▶ **Work to be completed**
Print the listing below a second time, exactly, and omit its images.

▼▼▼

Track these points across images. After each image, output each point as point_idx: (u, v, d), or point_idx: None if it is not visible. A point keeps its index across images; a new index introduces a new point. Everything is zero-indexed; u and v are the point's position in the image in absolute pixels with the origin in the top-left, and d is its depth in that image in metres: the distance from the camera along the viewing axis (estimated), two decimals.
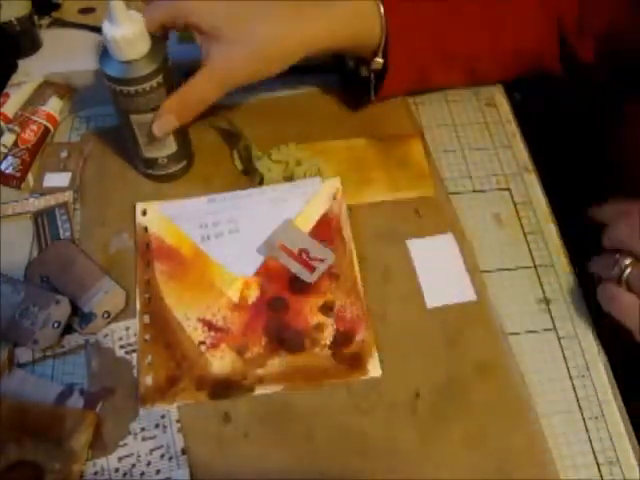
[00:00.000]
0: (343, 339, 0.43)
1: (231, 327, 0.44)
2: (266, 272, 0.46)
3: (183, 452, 0.39)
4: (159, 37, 0.45)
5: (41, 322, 0.42)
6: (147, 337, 0.43)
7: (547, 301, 0.46)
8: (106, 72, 0.43)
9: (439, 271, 0.46)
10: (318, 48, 0.45)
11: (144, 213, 0.49)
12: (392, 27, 0.46)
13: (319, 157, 0.52)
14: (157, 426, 0.40)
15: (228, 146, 0.54)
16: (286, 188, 0.50)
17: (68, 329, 0.43)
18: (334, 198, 0.50)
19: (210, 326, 0.44)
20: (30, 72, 0.60)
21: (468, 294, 0.45)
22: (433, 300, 0.45)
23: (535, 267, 0.48)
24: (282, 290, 0.45)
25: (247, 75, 0.44)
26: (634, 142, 0.50)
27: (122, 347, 0.43)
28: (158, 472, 0.38)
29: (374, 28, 0.46)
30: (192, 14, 0.42)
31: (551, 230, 0.50)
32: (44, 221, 0.49)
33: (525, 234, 0.49)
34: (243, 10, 0.43)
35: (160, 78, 0.44)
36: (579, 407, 0.41)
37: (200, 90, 0.43)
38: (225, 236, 0.48)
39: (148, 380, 0.41)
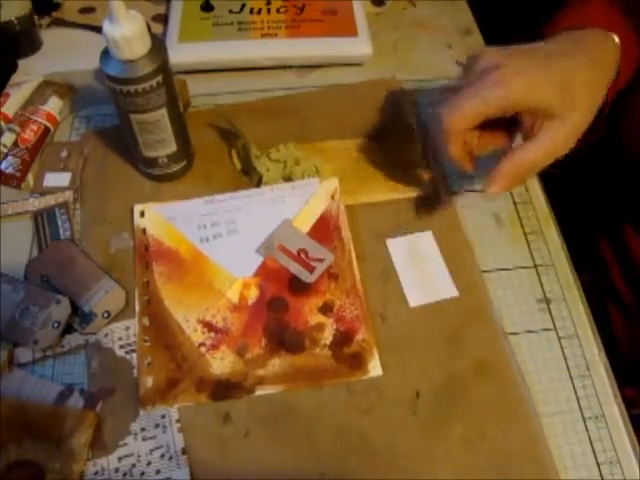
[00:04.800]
0: (343, 339, 0.43)
1: (231, 328, 0.44)
2: (265, 273, 0.46)
3: (183, 452, 0.39)
4: (159, 37, 0.45)
5: (41, 322, 0.42)
6: (146, 339, 0.43)
7: (547, 301, 0.46)
8: (106, 72, 0.43)
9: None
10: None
11: (142, 214, 0.49)
12: None
13: (318, 157, 0.52)
14: (157, 426, 0.40)
15: (227, 145, 0.54)
16: (284, 188, 0.50)
17: (68, 329, 0.43)
18: (332, 198, 0.50)
19: (210, 327, 0.44)
20: (30, 72, 0.60)
21: (457, 291, 0.45)
22: (423, 298, 0.45)
23: (535, 267, 0.48)
24: (282, 290, 0.45)
25: (568, 149, 0.43)
26: (636, 141, 0.50)
27: (122, 347, 0.43)
28: (158, 472, 0.38)
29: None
30: (526, 102, 0.41)
31: (551, 230, 0.50)
32: (44, 221, 0.49)
33: (525, 234, 0.49)
34: (566, 87, 0.41)
35: (160, 78, 0.44)
36: (579, 407, 0.41)
37: (532, 160, 0.43)
38: (224, 237, 0.48)
39: (148, 382, 0.41)
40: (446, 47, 0.63)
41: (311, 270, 0.46)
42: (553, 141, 0.42)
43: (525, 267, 0.48)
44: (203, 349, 0.43)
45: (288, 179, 0.51)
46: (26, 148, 0.53)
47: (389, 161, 0.53)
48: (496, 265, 0.48)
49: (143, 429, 0.40)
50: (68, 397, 0.41)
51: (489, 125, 0.42)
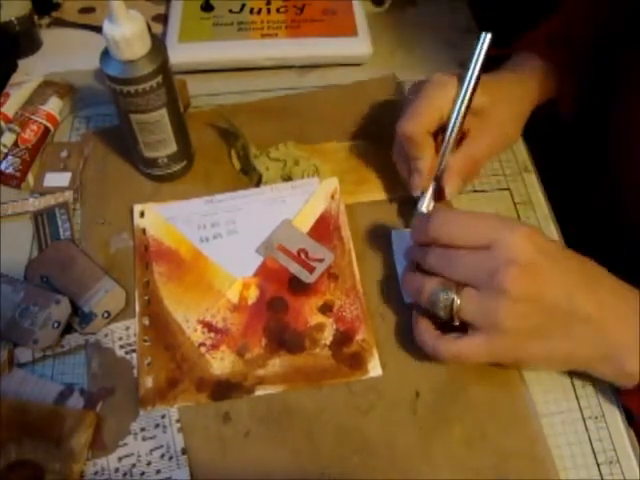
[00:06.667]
0: (343, 339, 0.43)
1: (231, 328, 0.44)
2: (265, 273, 0.46)
3: (183, 452, 0.39)
4: (159, 37, 0.45)
5: (41, 322, 0.42)
6: (146, 339, 0.43)
7: None
8: (106, 72, 0.43)
9: None
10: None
11: (142, 215, 0.49)
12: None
13: (318, 157, 0.52)
14: (157, 426, 0.40)
15: (227, 145, 0.54)
16: (284, 188, 0.50)
17: (68, 329, 0.43)
18: (332, 198, 0.50)
19: (210, 327, 0.44)
20: (30, 72, 0.60)
21: None
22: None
23: None
24: (281, 290, 0.45)
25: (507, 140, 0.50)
26: (634, 140, 0.50)
27: (122, 347, 0.43)
28: (158, 472, 0.38)
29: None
30: None
31: (551, 230, 0.50)
32: (44, 221, 0.49)
33: None
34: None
35: (160, 78, 0.44)
36: (579, 407, 0.41)
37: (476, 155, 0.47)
38: (224, 237, 0.48)
39: (148, 382, 0.41)
40: (446, 47, 0.63)
41: (311, 270, 0.46)
42: (489, 134, 0.47)
43: None
44: (203, 349, 0.43)
45: (288, 178, 0.51)
46: (26, 148, 0.53)
47: (389, 161, 0.52)
48: None
49: (143, 429, 0.40)
50: (68, 397, 0.41)
51: None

▲▲▲

▶ **Task answer**
Track these points across images. After each image, output each point as point_idx: (u, v, d), or point_idx: None if it is not visible. A point keeps its index across images; a new index introduces a new point. Everything is zero-indexed; u and v are the point's position in the image in absolute pixels with the origin in the top-left, and d is its depth in that image in metres: the distance from the camera along the viewing axis (estimated), two decimals.
[00:00.000]
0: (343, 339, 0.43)
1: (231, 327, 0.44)
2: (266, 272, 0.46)
3: (183, 452, 0.39)
4: (159, 37, 0.45)
5: (41, 322, 0.42)
6: (147, 337, 0.43)
7: (547, 301, 0.46)
8: (106, 72, 0.43)
9: (439, 271, 0.46)
10: (318, 48, 0.45)
11: (144, 213, 0.49)
12: (392, 27, 0.46)
13: (319, 157, 0.52)
14: (157, 426, 0.40)
15: (228, 146, 0.54)
16: (286, 188, 0.50)
17: (68, 329, 0.43)
18: (334, 198, 0.50)
19: (210, 326, 0.44)
20: (30, 72, 0.60)
21: (468, 294, 0.45)
22: (433, 300, 0.45)
23: (535, 267, 0.48)
24: (282, 290, 0.45)
25: (247, 75, 0.44)
26: (634, 142, 0.50)
27: (122, 347, 0.43)
28: (158, 472, 0.38)
29: (374, 28, 0.46)
30: (192, 14, 0.42)
31: (551, 230, 0.50)
32: (44, 221, 0.49)
33: (525, 234, 0.49)
34: (243, 10, 0.43)
35: (160, 78, 0.44)
36: (579, 407, 0.41)
37: (200, 90, 0.43)
38: (225, 236, 0.48)
39: (148, 380, 0.41)
[00:04.800]
0: (343, 339, 0.43)
1: (231, 328, 0.44)
2: (265, 273, 0.46)
3: (183, 452, 0.39)
4: (159, 37, 0.45)
5: (41, 322, 0.42)
6: (146, 339, 0.43)
7: (547, 301, 0.46)
8: (106, 72, 0.43)
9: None
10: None
11: (142, 214, 0.49)
12: None
13: (318, 157, 0.52)
14: (157, 426, 0.40)
15: (227, 145, 0.54)
16: (284, 188, 0.50)
17: (68, 329, 0.43)
18: (332, 198, 0.50)
19: (210, 327, 0.44)
20: (30, 72, 0.60)
21: (457, 291, 0.45)
22: (423, 298, 0.45)
23: (535, 267, 0.48)
24: (282, 290, 0.45)
25: (568, 149, 0.43)
26: (636, 141, 0.50)
27: (122, 347, 0.43)
28: (158, 472, 0.38)
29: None
30: (526, 102, 0.41)
31: (551, 230, 0.50)
32: (44, 221, 0.49)
33: (525, 234, 0.49)
34: (566, 87, 0.41)
35: (160, 78, 0.44)
36: (579, 407, 0.41)
37: (532, 160, 0.43)
38: (224, 237, 0.48)
39: (148, 382, 0.41)
40: (446, 47, 0.63)
41: (311, 270, 0.46)
42: (553, 141, 0.42)
43: (525, 267, 0.48)
44: (203, 349, 0.43)
45: (288, 179, 0.51)
46: (26, 148, 0.53)
47: (389, 161, 0.53)
48: (496, 265, 0.48)
49: (143, 429, 0.40)
50: (68, 397, 0.41)
51: (489, 125, 0.42)
[00:06.667]
0: (343, 339, 0.43)
1: (231, 328, 0.44)
2: (265, 273, 0.46)
3: (183, 452, 0.39)
4: (159, 37, 0.45)
5: (41, 322, 0.42)
6: (146, 339, 0.43)
7: None
8: (106, 72, 0.43)
9: None
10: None
11: (142, 215, 0.49)
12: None
13: (318, 157, 0.52)
14: (157, 426, 0.40)
15: (227, 145, 0.54)
16: (284, 188, 0.50)
17: (68, 329, 0.43)
18: (332, 198, 0.50)
19: (210, 327, 0.44)
20: (30, 72, 0.60)
21: None
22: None
23: None
24: (281, 290, 0.45)
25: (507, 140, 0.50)
26: (634, 140, 0.50)
27: (122, 347, 0.43)
28: (158, 472, 0.38)
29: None
30: None
31: (551, 230, 0.50)
32: (44, 221, 0.49)
33: None
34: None
35: (160, 78, 0.44)
36: (579, 407, 0.41)
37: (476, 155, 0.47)
38: (224, 237, 0.48)
39: (148, 382, 0.41)
40: (446, 47, 0.63)
41: (311, 270, 0.46)
42: (489, 134, 0.47)
43: None
44: (203, 349, 0.43)
45: (288, 178, 0.51)
46: (26, 148, 0.53)
47: (389, 161, 0.52)
48: None
49: (143, 429, 0.40)
50: (68, 397, 0.41)
51: None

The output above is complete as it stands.